RECORDS FOR THE EXERCISE ->
▽
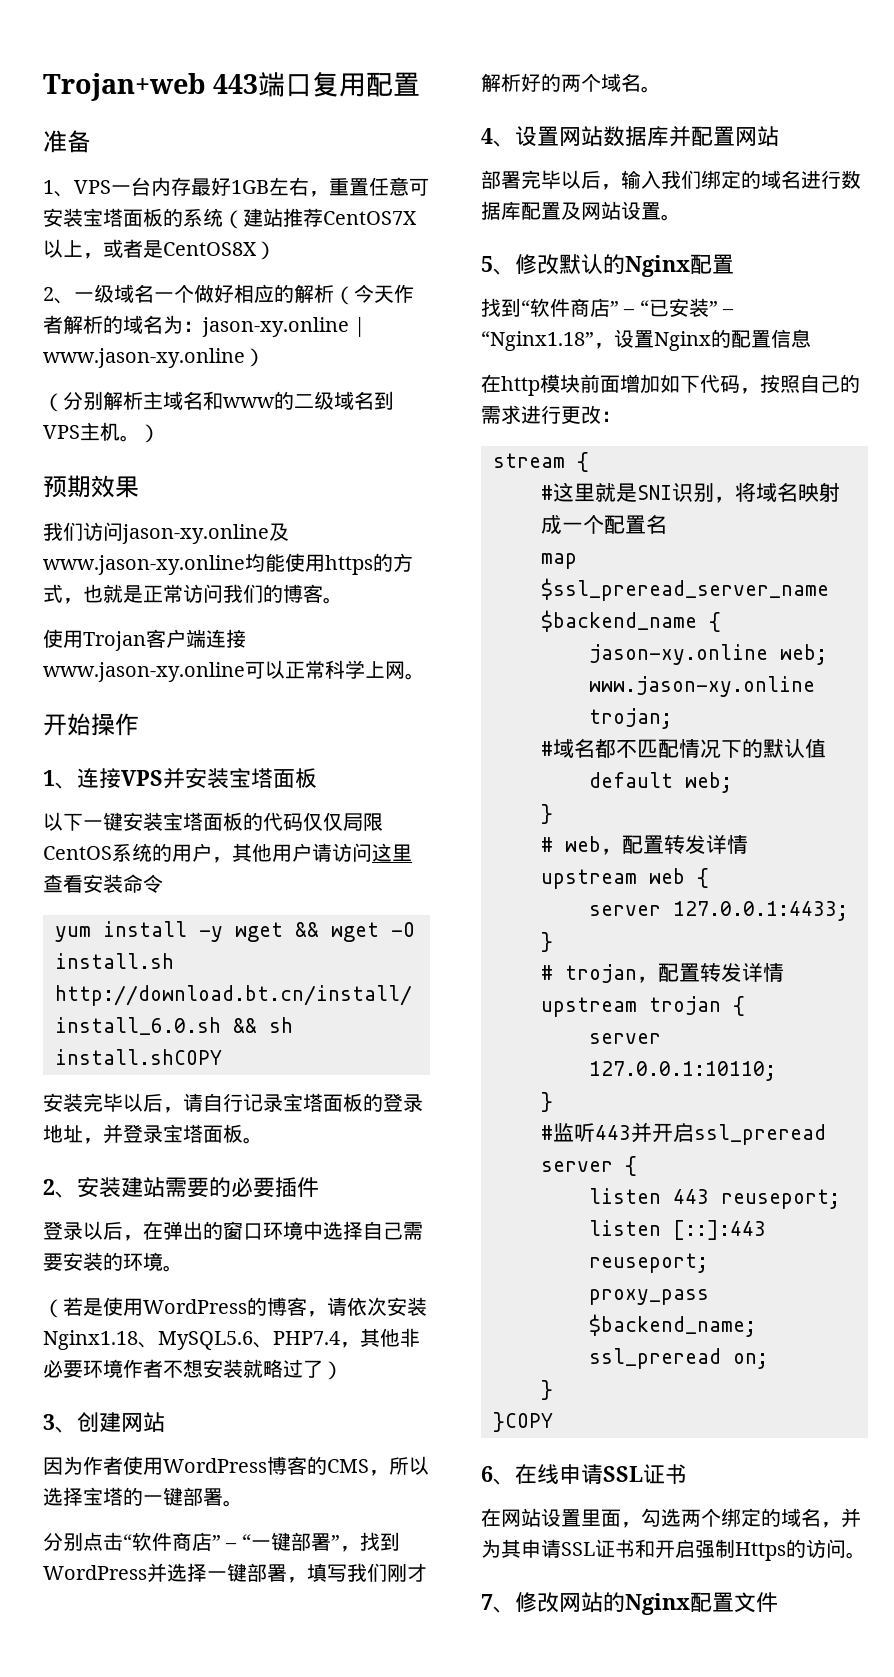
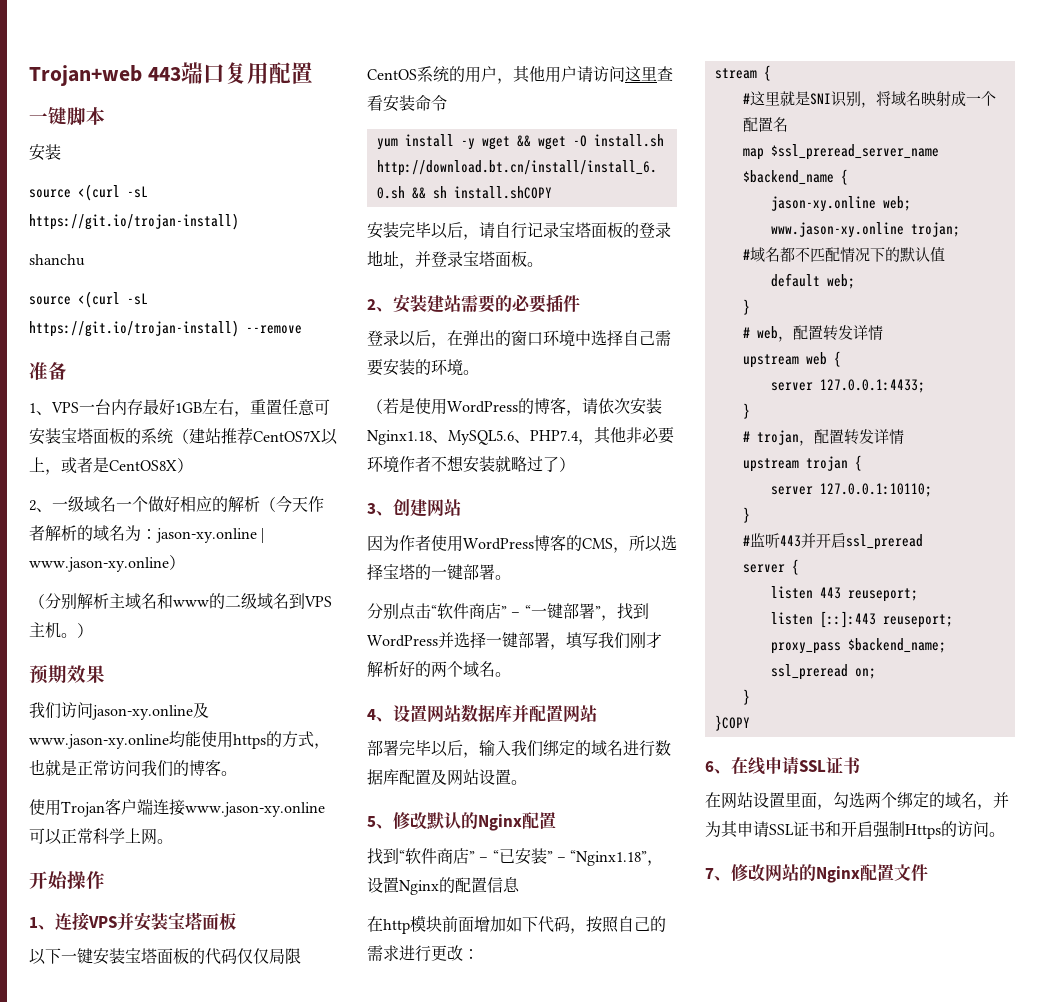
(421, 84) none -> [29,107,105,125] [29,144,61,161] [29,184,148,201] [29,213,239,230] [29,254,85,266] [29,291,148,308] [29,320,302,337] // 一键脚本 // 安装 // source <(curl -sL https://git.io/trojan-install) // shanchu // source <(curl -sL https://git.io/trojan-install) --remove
△
▽
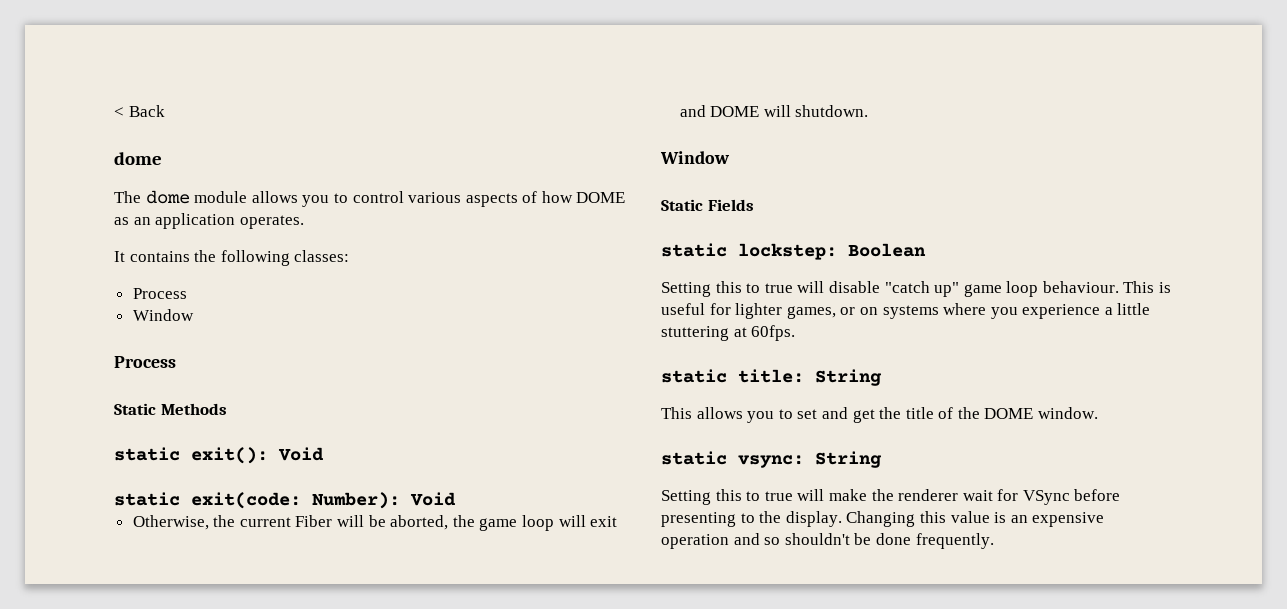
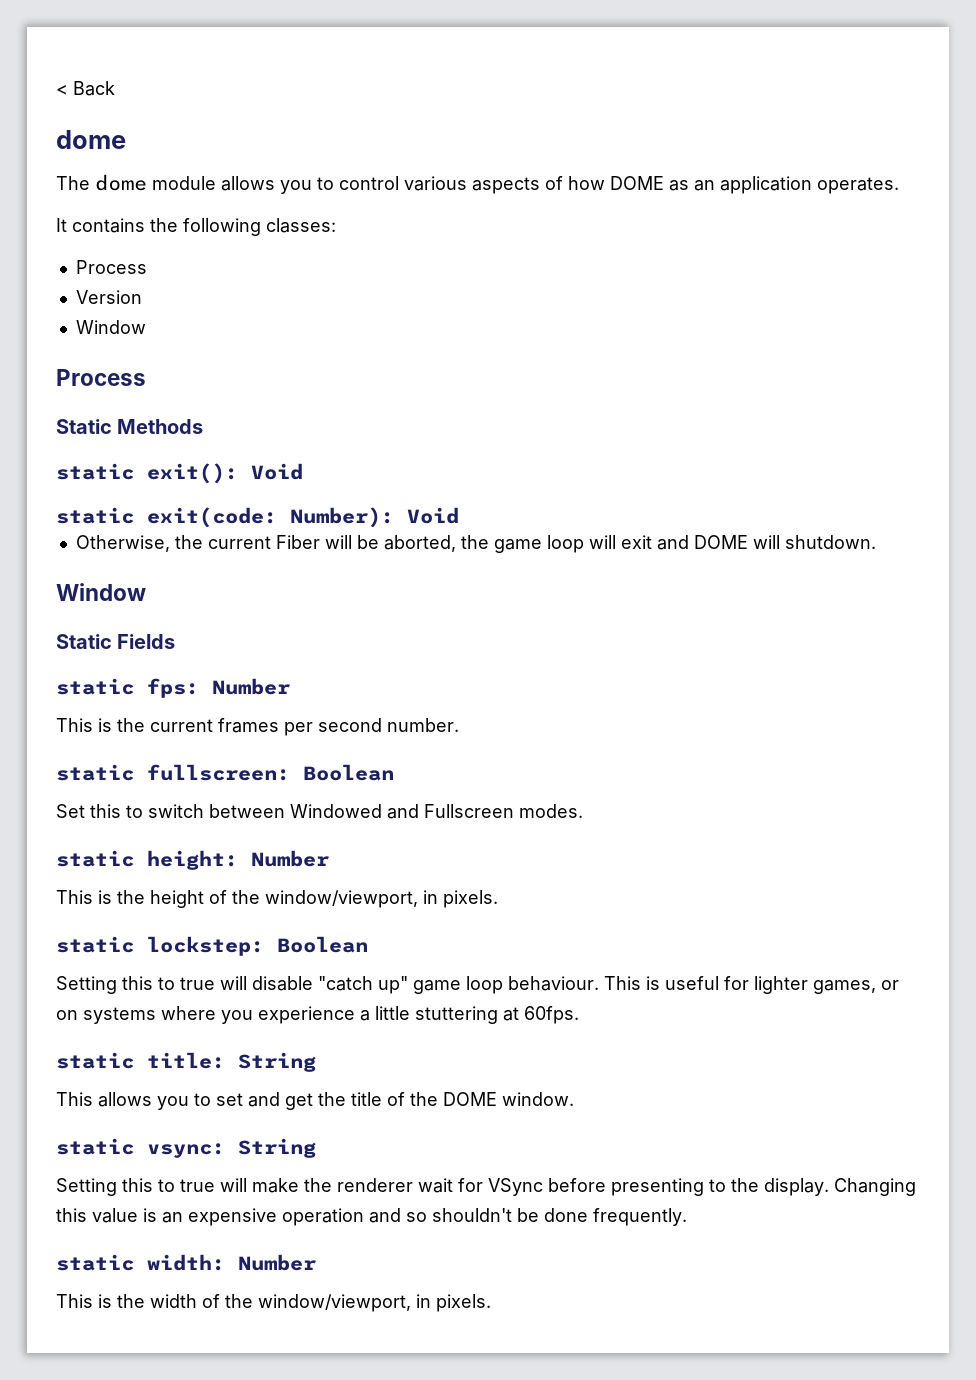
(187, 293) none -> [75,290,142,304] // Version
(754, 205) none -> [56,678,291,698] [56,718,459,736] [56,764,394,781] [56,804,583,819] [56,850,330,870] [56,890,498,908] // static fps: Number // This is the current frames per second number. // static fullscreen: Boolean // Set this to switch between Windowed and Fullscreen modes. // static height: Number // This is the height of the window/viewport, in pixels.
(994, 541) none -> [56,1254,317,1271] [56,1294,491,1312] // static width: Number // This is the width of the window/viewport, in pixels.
△
▽
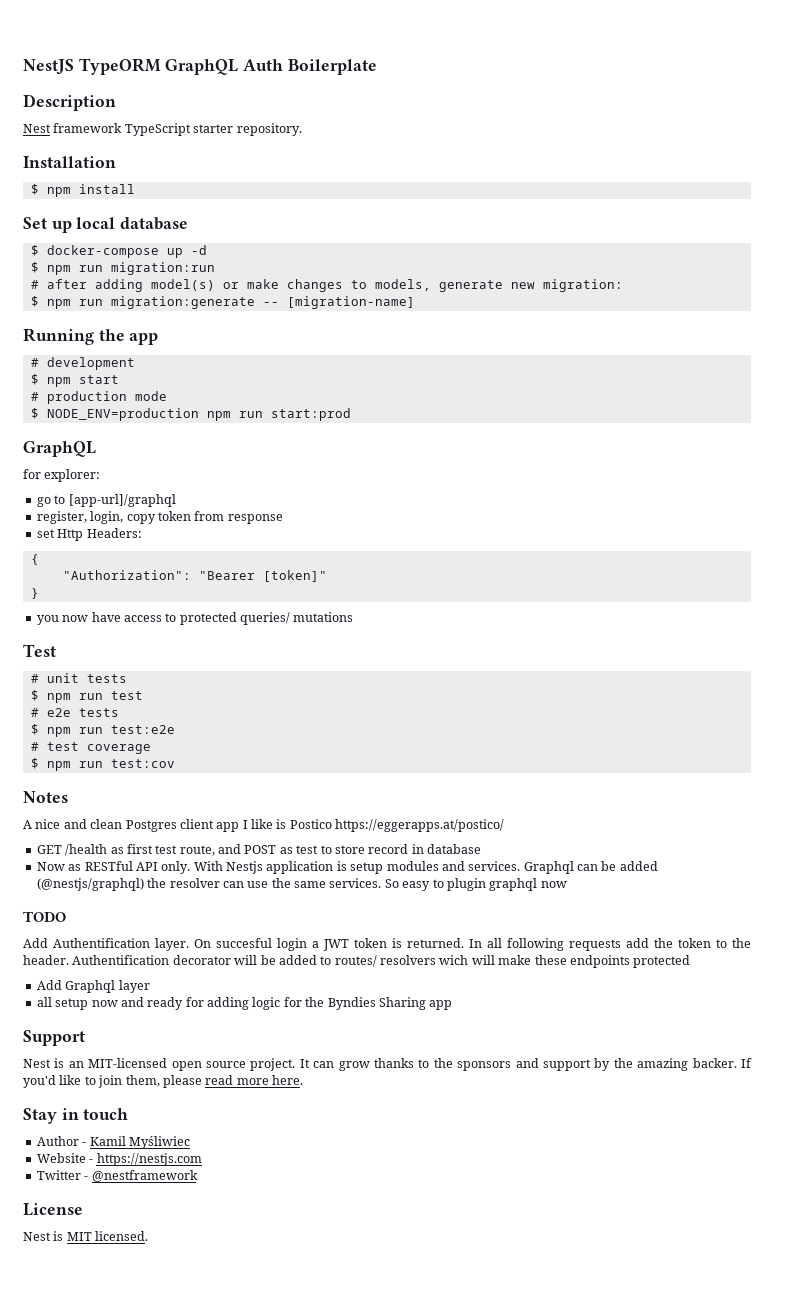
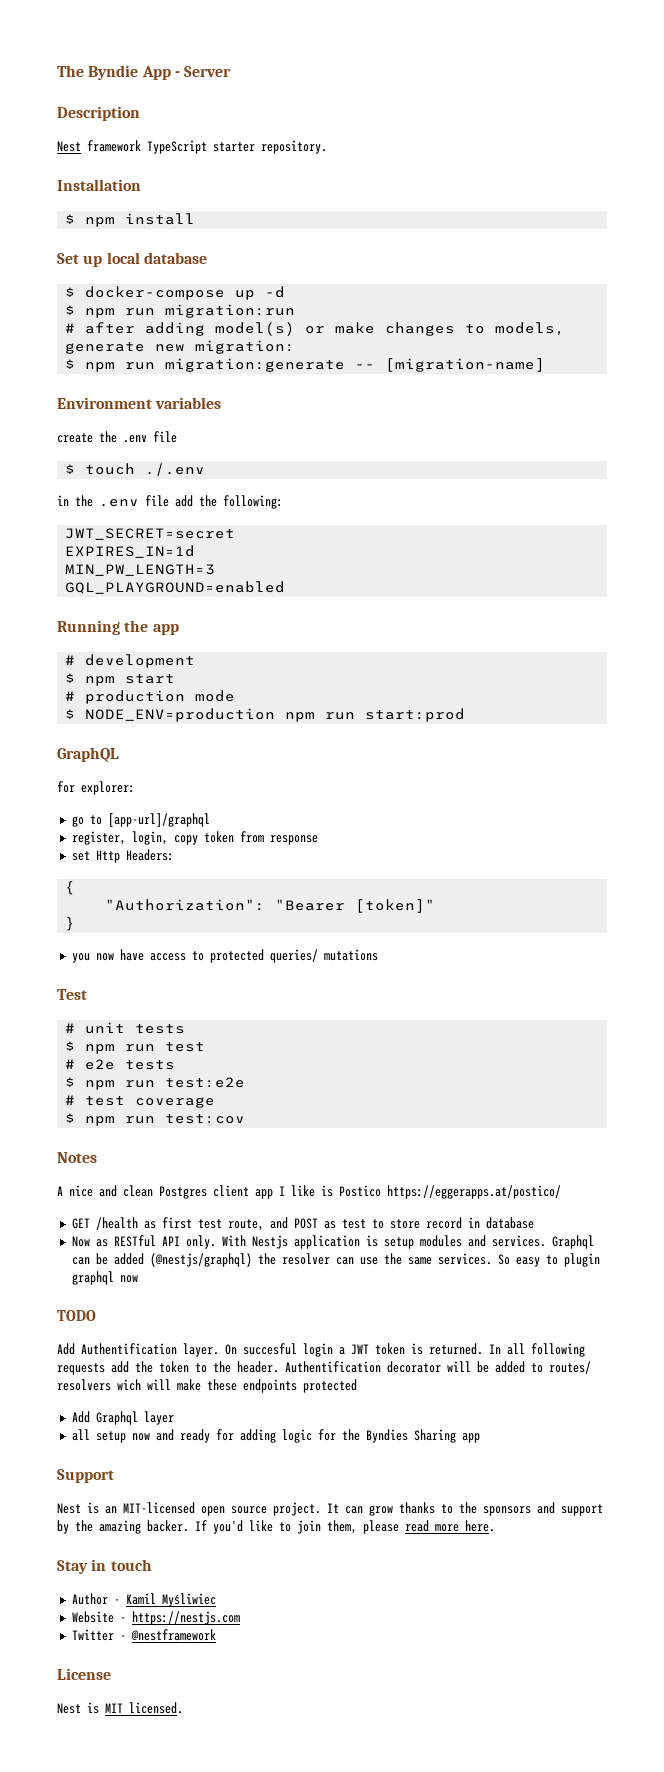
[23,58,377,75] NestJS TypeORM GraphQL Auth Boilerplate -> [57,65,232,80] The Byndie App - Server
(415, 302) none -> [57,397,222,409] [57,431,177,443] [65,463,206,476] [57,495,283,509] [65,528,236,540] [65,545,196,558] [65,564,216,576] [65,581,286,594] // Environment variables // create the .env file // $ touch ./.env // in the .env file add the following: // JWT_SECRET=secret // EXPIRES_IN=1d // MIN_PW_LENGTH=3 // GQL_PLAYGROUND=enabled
△
WHAT TO DO -> Show each line in the data where the string "pixels" appears.

RESPONSE ->
(754, 205) none -> [56,678,291,698] [56,718,459,736] [56,764,394,781] [56,804,583,819] [56,850,330,870] [56,890,498,908] // static fps: Number // This is the current frames per second number. // static fullscreen: Boolean // Set this to switch between Windowed and Fullscreen modes. // static height: Number // This is the height of the window/viewport, in pixels.
(994, 541) none -> [56,1254,317,1271] [56,1294,491,1312] // static width: Number // This is the width of the window/viewport, in pixels.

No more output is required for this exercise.